Azure Information Explorer: Log and telemetry analytics benchmark | Azure Weblog and Updates

Azure Information Explorer (ADX), a element of Azure Synapse Analytics, is a extremely scalable analytics service optimized for structured, semi-structured, and unstructured information. It offers customers with an interactive question expertise that unlocks insights from the ocean of ever-growing log and telemetry information. It’s the excellent service to investigate excessive volumes of contemporary and historic information within the cloud by utilizing SQL or the Kusto Question Language (KQL), a robust and user-friendly question language.

Azure Information Explorer is a key enabler for Microsoft’s personal digital transformation. Just about all Microsoft services use ADX in a method or one other; this consists of troubleshooting, prognosis, monitoring, machine studying, and as an information platform for Azure providers similar to Azure Monitor, PlayFab, Sentinel, Microsoft 365 Defender, and plenty of others. Microsoft’s prospects and companions are utilizing ADX for a big number of situations from fleet administration, manufacturing, safety analytics options, bundle monitoring and logistics, IoT system monitoring, monetary transaction monitoring, and plenty of different situations. During the last years, the service has seen phenomenal development and is now operating on hundreds of thousands of Azure digital machine cores.

Final 12 months, the third technology of the Kusto engine (EngineV3) was launched and is at present supplied as a clear, in-place improve to all customers not already utilizing the newest model. The brand new engine contains a fully new implementation of the storage, cache, and question execution layers. Because of this, efficiency has doubled or extra in lots of mission-critical workloads.

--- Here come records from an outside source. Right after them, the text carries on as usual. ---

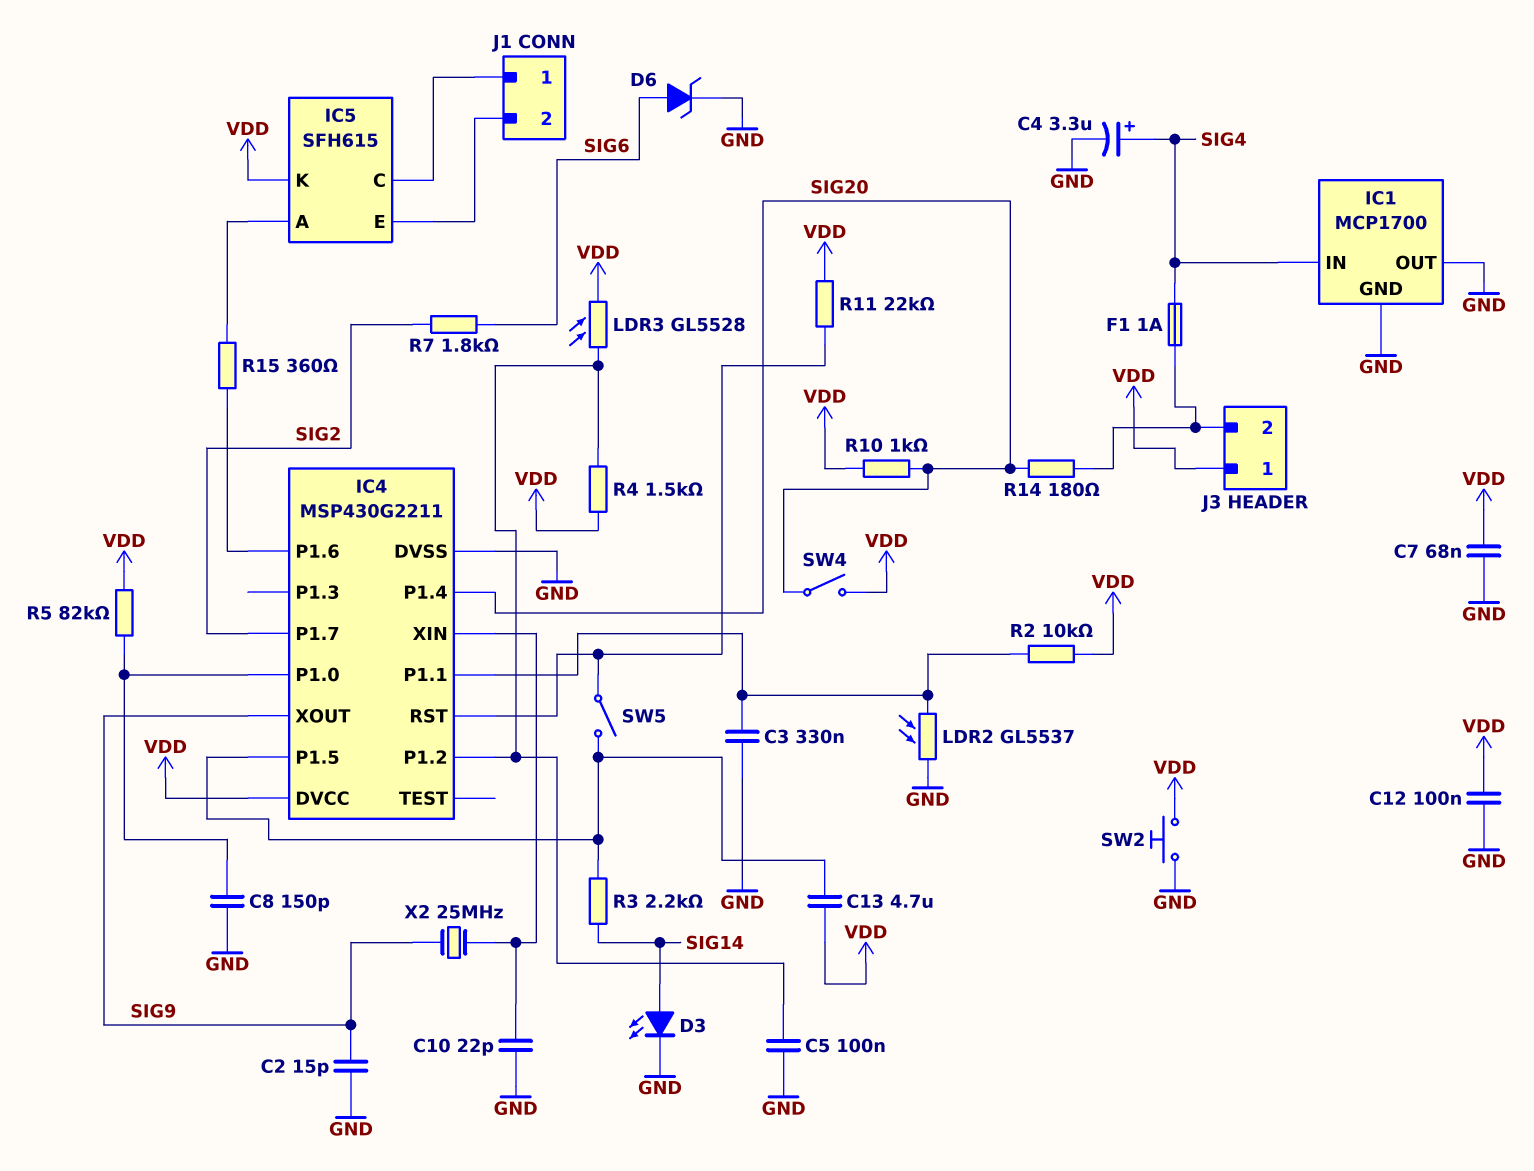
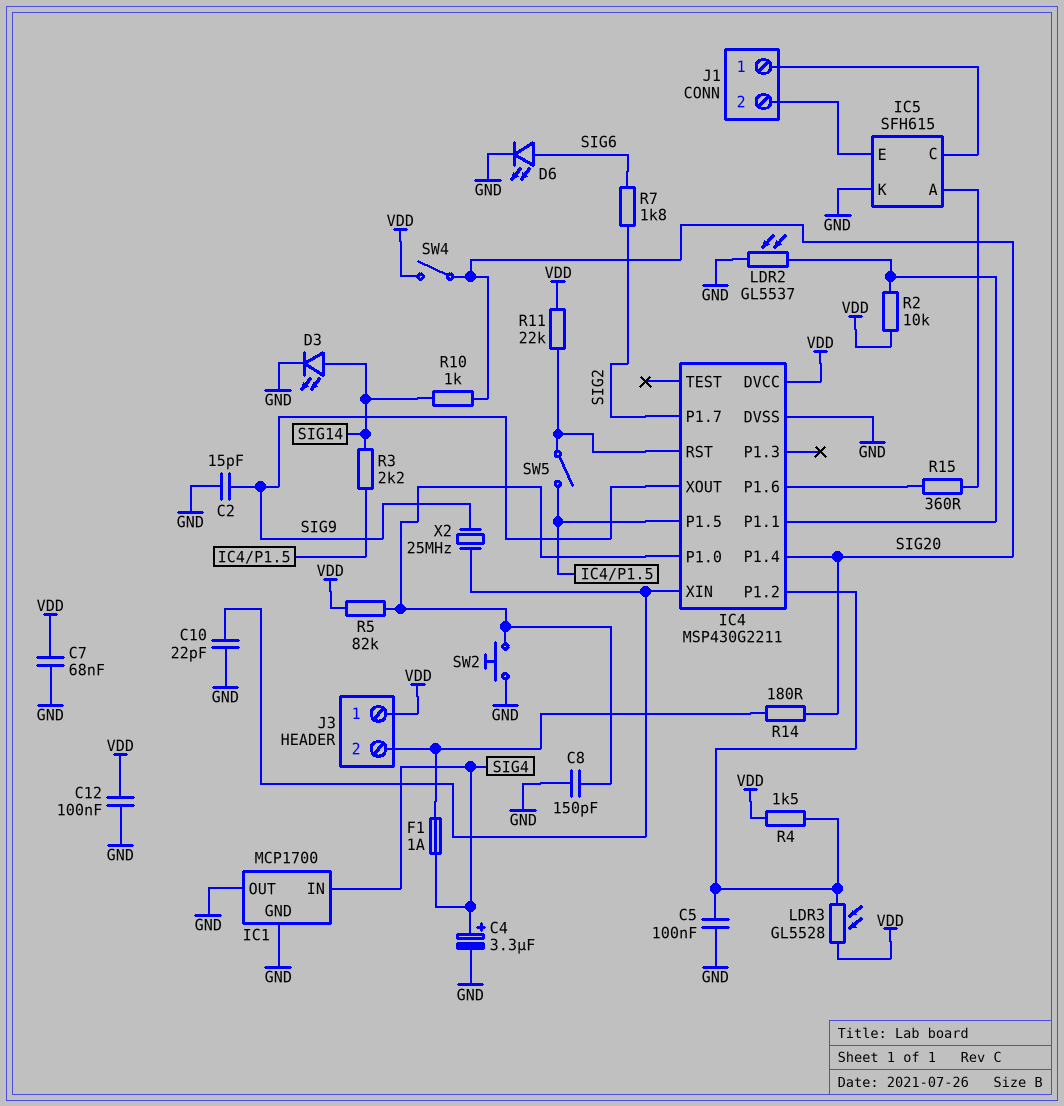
C3: 330nF (GND, IC4/P1.1) -> none
C13: 4.7uF (IC4/P1.5, VDD) -> none
D6: zener (A SIG6, K GND) -> LED (A SIG6, K GND)
IC5 pin K: VDD -> GND
R10: 1k (SIG20, VDD) -> 1k (SIG14, SIG20)
SW2: button (GND, VDD) -> button (GND, IC4/P1.0)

Superior efficiency and cost-efficiency with Azure Information Explorer

To raised assist our customers assess the efficiency of the brand new engine and price benefits of ADX, we appeared for an present telemetry and logs benchmark that has the workload traits widespread to what we see with our customers:

  1. Telemetry tables that comprise structured, semi-structured, and unstructured information sorts.
  2. Information within the a whole lot of billions to check large scale.
  3. Queries that symbolize widespread diagnostic and monitoring situations.

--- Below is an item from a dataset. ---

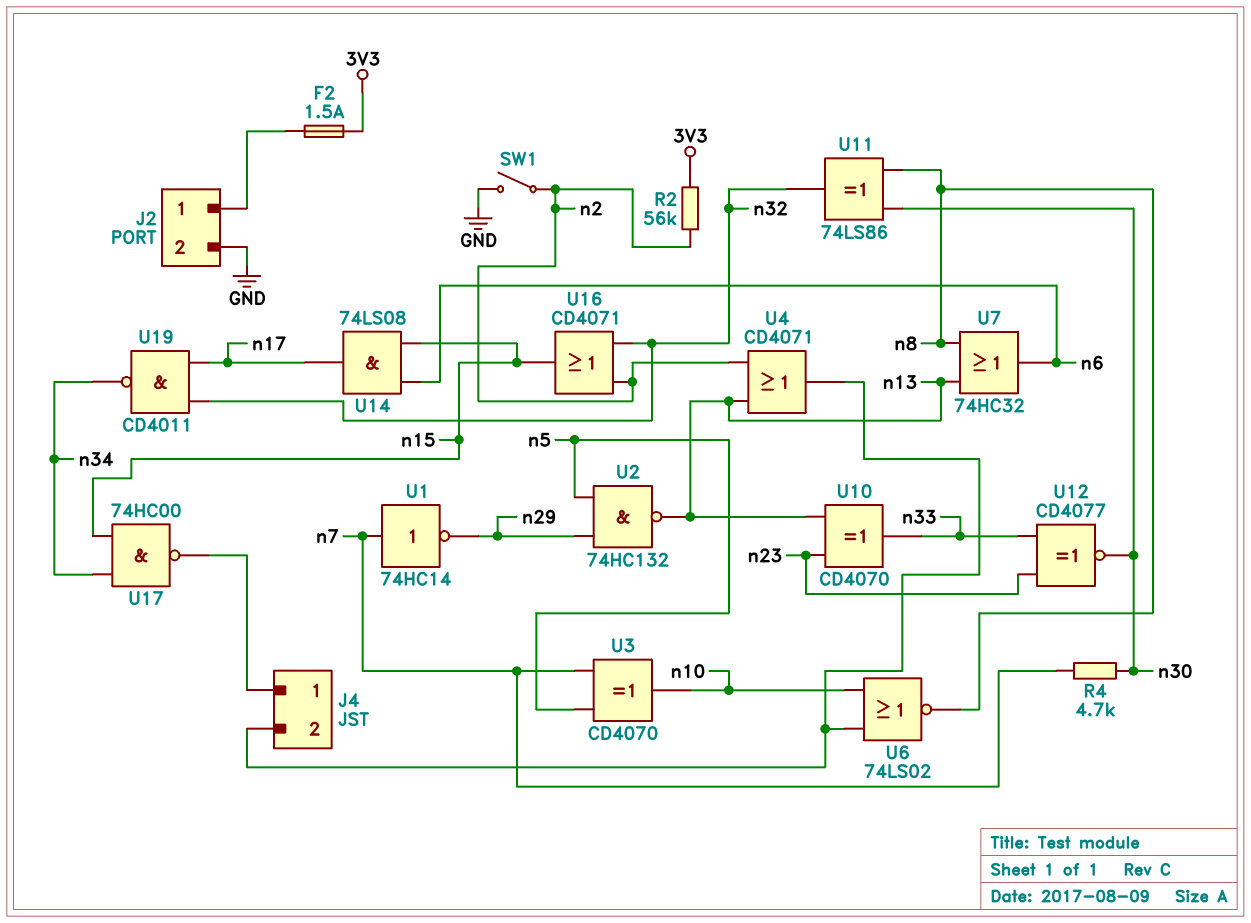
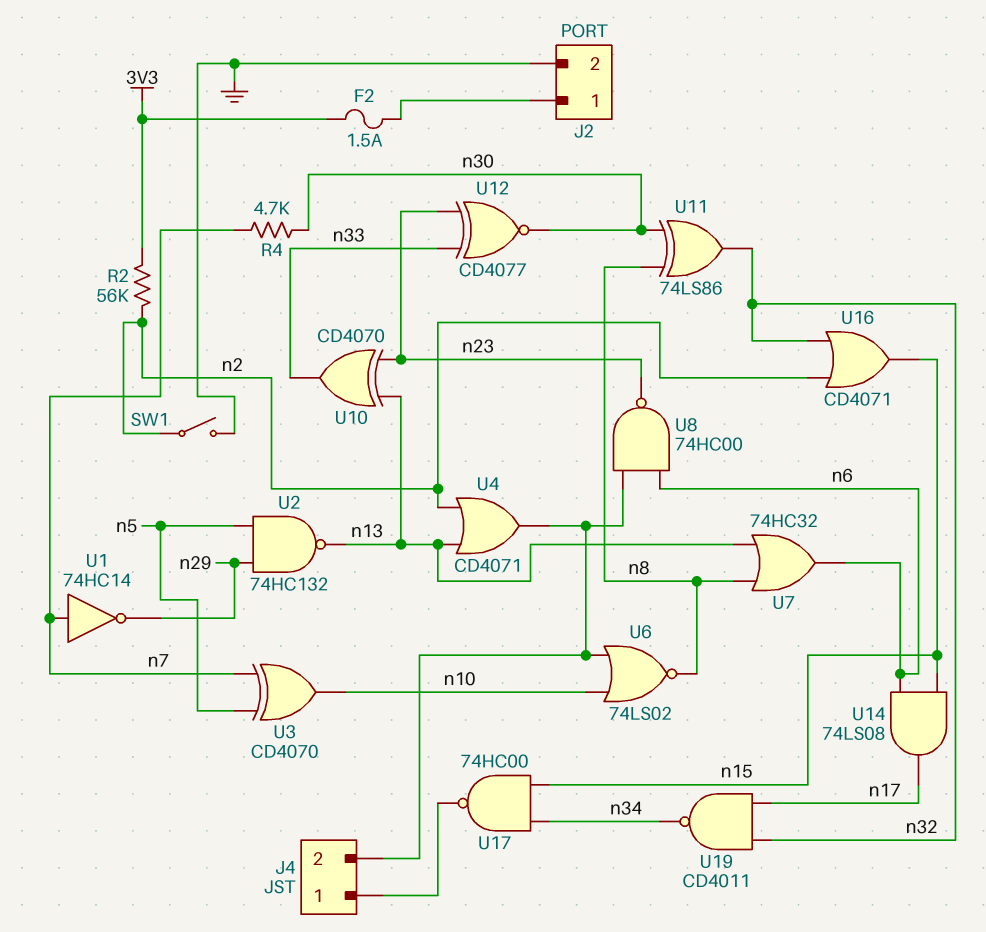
U8: none -> NAND 74HC00 (in J4/2, in n6, out n23)

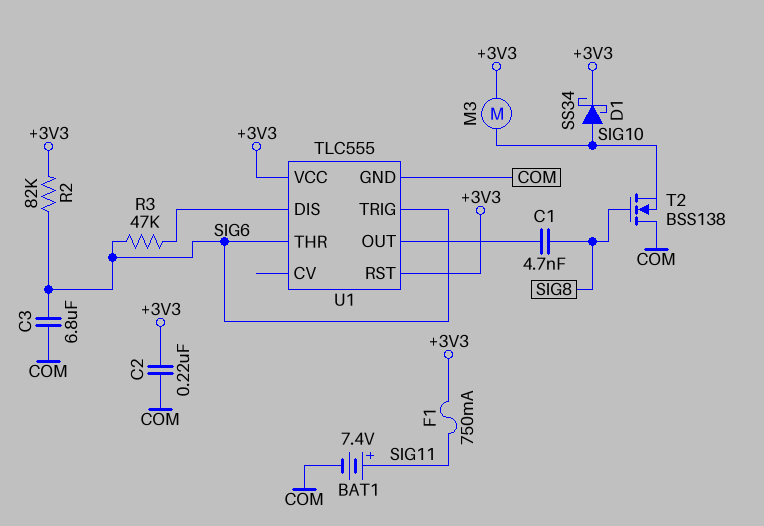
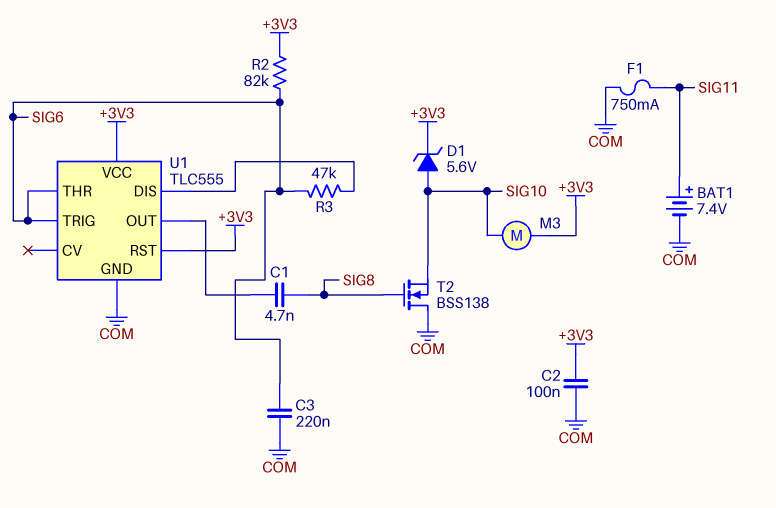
C2: 220nF (+3V3, COM) -> 100nF (+3V3, COM)
C3: 6.8uF (COM, SIG6) -> 220nF (COM, SIG6)
D1: schottky SS34 (A SIG10, K +3V3) -> zener 5.6V (A SIG10, K +3V3)
F1: 750mA (+3V3, SIG11) -> 750mA (COM, SIG11)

As we didn’t discover an present benchmark to satisfy these wants, we collaborated with and sponsored GigaOm to create and run one. The brand new logs and telemetry benchmark is publicly out there on this GitHub repo. This repository features a information generator to generate datasets of 1GB, 1TB, and 100TB, in addition to a set of 19 queries and a take a look at driver to execute the benchmark.

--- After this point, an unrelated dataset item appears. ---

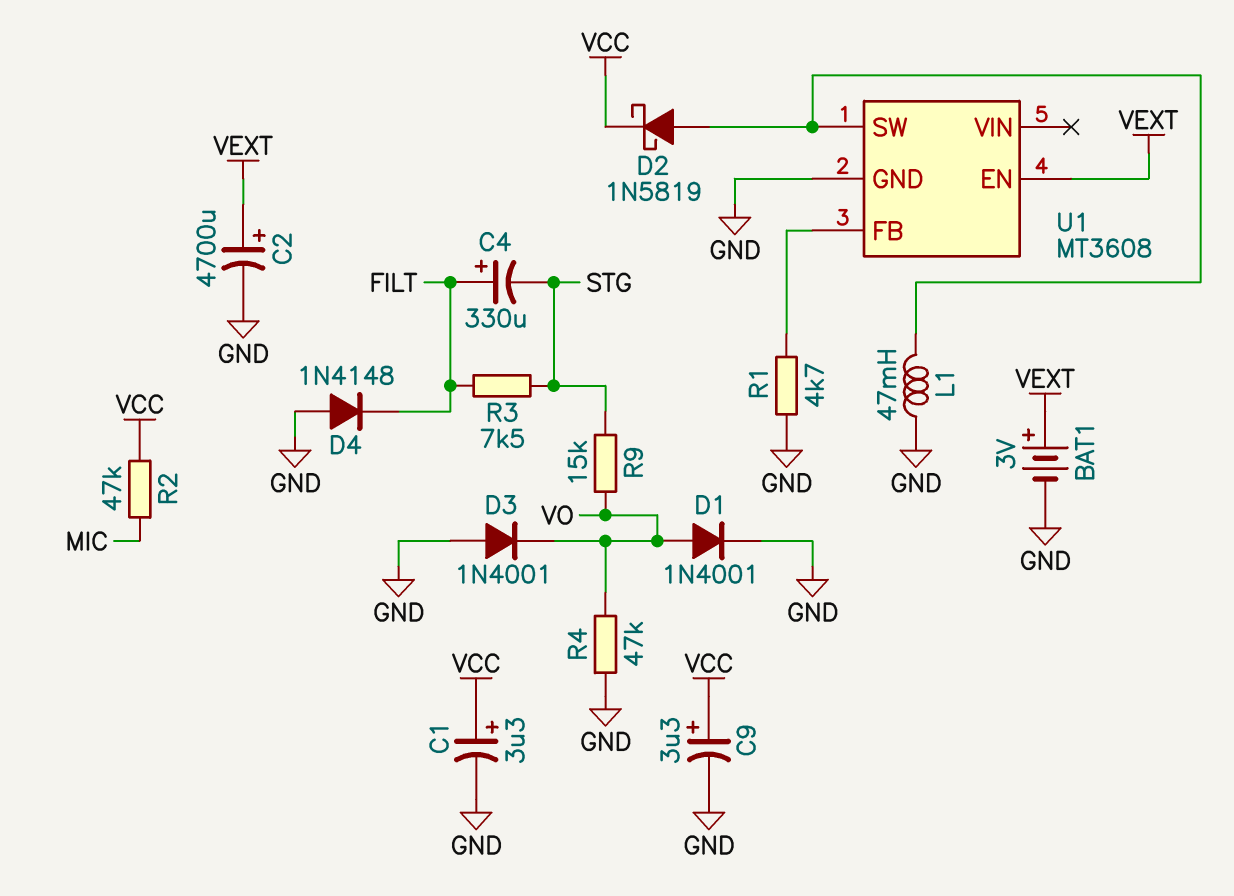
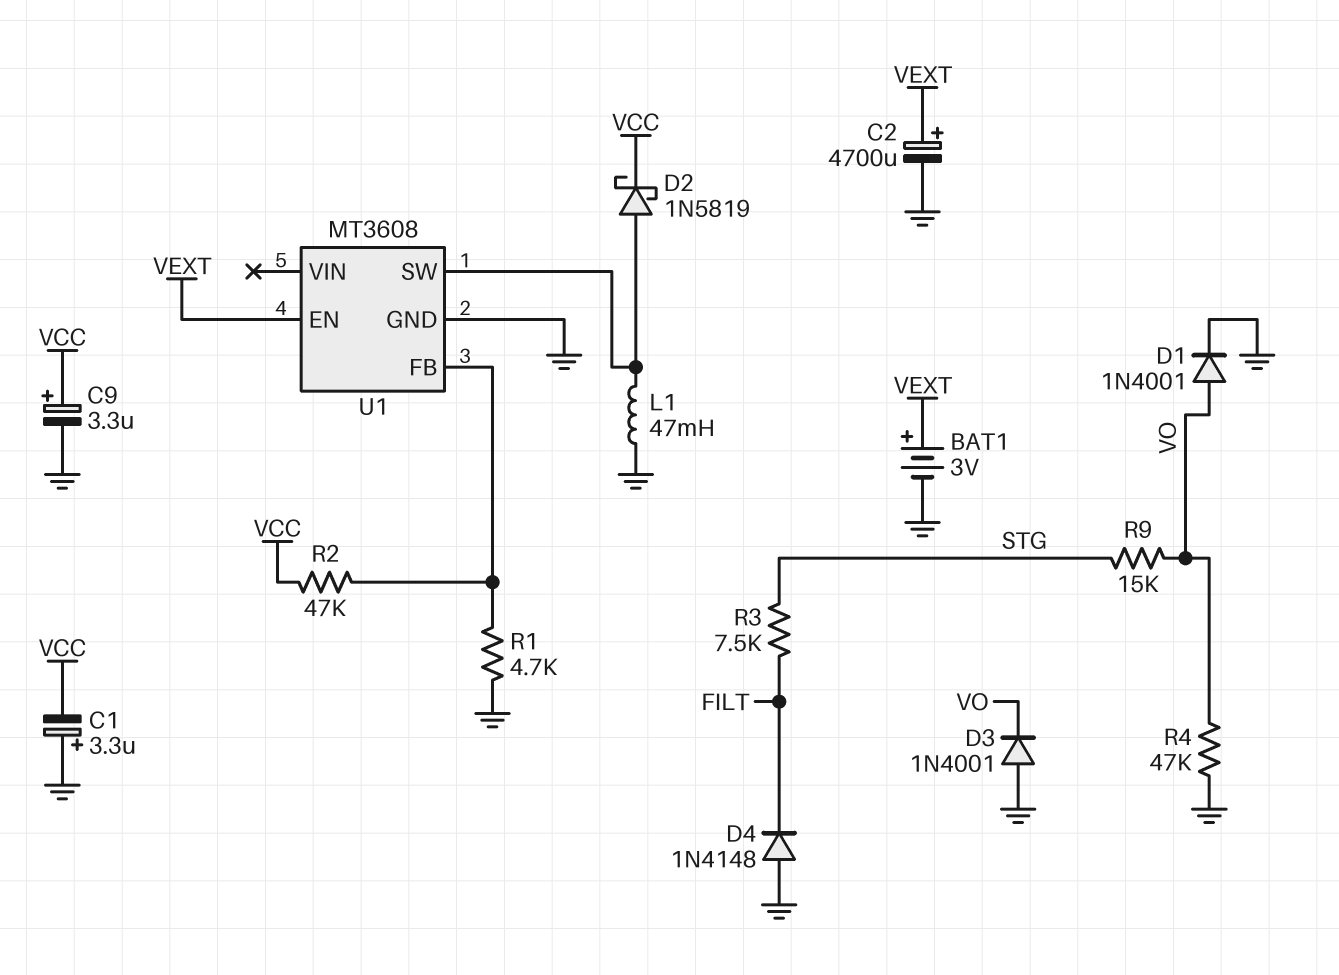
C1: 3.3uF (plus VCC, minus GND) -> 3.3uF (plus GND, minus VCC)
C4: 330uF (plus FILT, minus STG) -> none
R2: 47k (MIC, VCC) -> 47k (U1/FB, VCC)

The outcomes, now out there within the GigaOm report, present that Azure Information Explorer offers superior efficiency at a considerably decrease value in each single and high-concurrency situations. For instance, the next chart taken from the report shows the outcomes of executing the benchmark whereas simulating 50 concurrent customers:  

Study extra

For additional insights, we extremely suggest studying the full report. And don’t simply take our phrase for it. Use the Azure Information Explorer free providing to load your information and analyze it at excessive velocity and unmatched productiveness.

Take a look at our documentation to discover out extra about Azure Information Explorer and be taught extra about Azure Synapse Analytics. For deeper technical data, take a look at the brand new ebook Scalable Information Analytics with Azure Information Explorer by Jason Myerscough.